The number of shares issued is based upon an implied equity value of Topgolf of $1.986 billion (including Callaway’s ownership position). The number of shares issued is also based upon a fixed price of Callaway common stock of $19.40 per share. Callaway will assume Topgolf’s net debt, which is estimated to be $555 million at closing, resulting in an estimated enterprise value for Topgolf of approximately $2.5 billion.

Topgolf CEO Dolf Berle will help guide the combined company through a transition period before stepping down to pursue other opportunities. The merger is expected to close in early 2021 and remains subject to shareholder and regulatory approval.

Callaway also announced strong preliminary 3Q results that came in well ahead of Street expectations. Revenues are expected to climb 12 percent to $476 million, ahead of the consensus target of $446 million. Non-GAAP EPS is expected to jump 67 percent to 60 cents a share versus Wall Street’s average target of 28 cents. Adjusted EBITDA is expected to grow 67 percent to $87 million.

Brewer said, “Both our golf equipment and soft goods businesses are recovering more quickly than we expected, and our third quarter projections reflect this momentum. Our recent investments into our e-commerce capabilities have proven particularly valuable, showing strong growth across all of our business segments this year including 108 percent growth in e-commerce for our soft goods segment in Q3.”

Wall Street Reacts

Shares of Callaway were down about $4.30, or 22 percent, to $15 in mid-day trading Wednesday.

Brett Andress, at KeyBanc Capital Markets, who has an “Overweight” rating on Callaway at a $22 price target, wrote in a note, ” This deal fundamentally transforms ELY into an unorthodox blend of a mature golf equipment business and high-growth entertainment facility concept; and while we view the ultimate ownership and earnings power of the Topgolf asset favorably, we worry that the LT growth algorithm and underlying complexity of the Topgolf growth story will take time for investors to fully digest, and eventually appreciate.”

Joseph Altobello, at Raymond James who has an “Outperform” rating on Callaway at a $22 price target, wrote in a note, “It has become clear that the sport of golf has been largely insulated from COVID-19 headwinds given the ability of players to easily maintain social distancing, as evidenced by strong rounds-played data in the United States over the past several months and robust industry-wide equipment expenditures.
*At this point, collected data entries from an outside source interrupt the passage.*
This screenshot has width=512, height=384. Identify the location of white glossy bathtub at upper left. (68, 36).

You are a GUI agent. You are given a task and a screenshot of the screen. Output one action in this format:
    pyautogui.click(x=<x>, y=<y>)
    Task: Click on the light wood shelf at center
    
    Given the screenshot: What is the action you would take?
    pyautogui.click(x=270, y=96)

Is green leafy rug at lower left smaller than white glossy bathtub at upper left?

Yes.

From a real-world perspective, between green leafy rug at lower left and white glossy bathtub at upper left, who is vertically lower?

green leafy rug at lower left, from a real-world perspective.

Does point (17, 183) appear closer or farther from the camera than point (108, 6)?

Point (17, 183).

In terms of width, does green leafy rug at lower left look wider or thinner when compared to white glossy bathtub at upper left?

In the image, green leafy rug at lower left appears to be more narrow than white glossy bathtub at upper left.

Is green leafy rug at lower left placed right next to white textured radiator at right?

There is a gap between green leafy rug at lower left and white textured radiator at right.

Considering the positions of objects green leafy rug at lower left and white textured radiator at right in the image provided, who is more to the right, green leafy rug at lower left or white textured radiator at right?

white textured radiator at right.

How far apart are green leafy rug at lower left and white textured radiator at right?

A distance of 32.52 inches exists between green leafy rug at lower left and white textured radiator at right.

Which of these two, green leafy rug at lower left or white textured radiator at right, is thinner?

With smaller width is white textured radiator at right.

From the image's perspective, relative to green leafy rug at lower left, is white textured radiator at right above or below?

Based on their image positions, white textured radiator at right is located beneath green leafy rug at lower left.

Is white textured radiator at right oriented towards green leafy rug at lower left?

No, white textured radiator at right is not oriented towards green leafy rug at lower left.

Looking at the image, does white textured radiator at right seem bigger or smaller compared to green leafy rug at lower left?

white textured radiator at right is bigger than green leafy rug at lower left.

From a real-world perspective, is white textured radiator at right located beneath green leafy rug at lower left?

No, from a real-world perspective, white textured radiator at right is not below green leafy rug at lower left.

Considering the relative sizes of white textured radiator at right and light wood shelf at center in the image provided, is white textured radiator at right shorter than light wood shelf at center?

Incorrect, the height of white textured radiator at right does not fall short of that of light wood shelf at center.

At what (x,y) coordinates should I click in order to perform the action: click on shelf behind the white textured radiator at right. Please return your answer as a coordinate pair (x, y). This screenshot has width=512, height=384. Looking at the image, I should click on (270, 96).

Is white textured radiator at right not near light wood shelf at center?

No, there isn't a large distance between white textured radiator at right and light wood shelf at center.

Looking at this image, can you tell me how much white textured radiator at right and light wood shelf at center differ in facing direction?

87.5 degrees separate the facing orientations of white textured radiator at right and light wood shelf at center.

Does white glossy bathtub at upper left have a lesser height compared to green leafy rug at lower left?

Further, while we see the strategic rationale for the Topgolf merger, it comes at a hefty price tag in our view, though we admittedly need to get up to speed on the nuances of the business in the coming days and weeks.”

Susan Anderson, at B. Riley Securities, who has a “Buy” rating at a $24 price target, wrote in a note, ” We continue to believe that ELY will benefit from the uptick in golf interest and their merger with TopGolf will now allow ELY to access a larger base of potential golfers and at an early stage in their interest. We anticipate ELY to roll out their clubs and apparel at these locations to further help drive their revenue growth.”

Michael Swartz, an analyst at Truist, who carries a “Buy” rating at a $23 price target, wrote, “While understanding potential investor skepticism around ELY’s $2.5B merger with Topgolf (valuation, N-T dilution), we view the transaction as an opportunistic move to acquire a valuable/scarce asset that should meaningfully alter ELY’s L-T growth/ margin profile and, ultimately, create considerable shareholder value over the coming 3-5 years.”